To combat this, you basically can (1) use an EQ-filter or something to round out the transition so it's not quite a brickwall; a more gradual transition will be much less audible and (2) perhaps try to record anything that is supposed to be pitched down at the highest reasonable sampling rate (though there's some caveats here; some audio interfaces might be able to technically produce a 192kHz recording, but might only have something like 40-60kHz worth of "clean" bandwidth).
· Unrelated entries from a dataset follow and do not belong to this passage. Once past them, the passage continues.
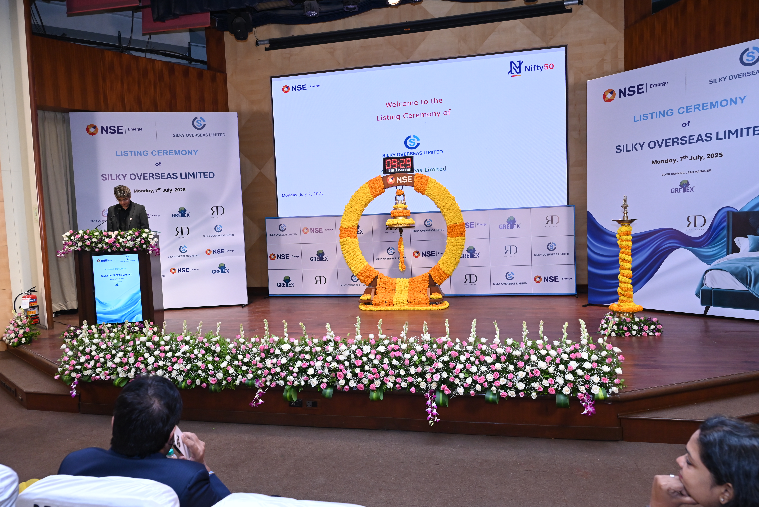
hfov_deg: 73.7
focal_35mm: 24
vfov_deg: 53.2
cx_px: 380
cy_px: 254
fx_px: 506
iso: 1600
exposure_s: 1/125
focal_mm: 24
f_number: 5.6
As for floating vs. fixed point math: on modern CPUs with fast floating point units it's usually slower to do things in fixed point except perhaps in some special cases. If you're on an embedded without hardware floating point or something, then fixed point makes more sense, but it's not terribly difficult: adds and subs work as usual, with multiply/divide you need to shift to readjust your decimal point... and that's basically all there is to it.

[gambero]

Voxengo's r8brain is another excellent library

[Marvinh]

cubic hermite spline sounds amazing much less work too

[mystran]

cubic hermite spline sounds amazing much less work too

A cubic hermite (eg. Catmull-Rom) spline can be thought of as a 4-tap FIR kernel and if we restrict ourselves to 4 tap kernels, it's arguably one of the better choices for interpolation: the frequency response is much flatter than say a B-spline, but it's C1 continuous at the end-points (unlike say Lagrange) and happens to have zeroes (notches) almost right in the middle of the sidebands..

It might not be "optimal" in any given sense (this is classic: https://yehar.com/blog/wp-content/uploa ... 8/deip.pdf), but if we restrict ourselves to 4 tap kernels it is a really nice trade-off overall.

You can do objectively much better with longer kernels and that's where windowed sincs come into play.. but if Catmull-Rom is good enough for you (and I emphasize: it is already WAY better than say simple linear interpolation) then .. go for it.